**DATA TO EXAMINE:**
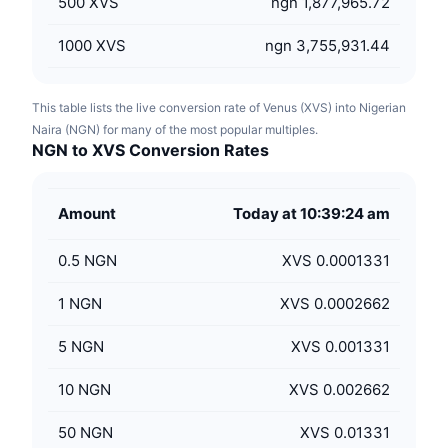
500
XVS
ngn 1,877,965.72
1000
XVS
ngn 3,755,931.44
This table lists the live conversion rate of Venus (XVS) into Nigerian
Naira (NGN) for many of the most popular multiples.
NGN to XVS Conversion Rates
Amount
Today at 10:39:24 am
0.5
NGN
XVS 0.0001331
1
NGN
XVS 0.0002662
5
NGN
XVS 0.001331
10
NGN
XVS 0.002662
50
NGN
XVS 0.01331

**TRY IT:** The listing above, line by line: print it exactly, but not its pictures.

**FINISHED EXERCISE:**
500
XVS
ngn 1,877,965.72
1000
XVS
ngn 3,755,931.44
This table lists the live conversion rate of Venus (XVS) into Nigerian
Naira (NGN) for many of the most popular multiples.
NGN to XVS Conversion Rates
Amount
Today at 10:39:24 am
0.5
NGN
XVS 0.0001331
1
NGN
XVS 0.0002662
5
NGN
XVS 0.001331
10
NGN
XVS 0.002662
50
NGN
XVS 0.01331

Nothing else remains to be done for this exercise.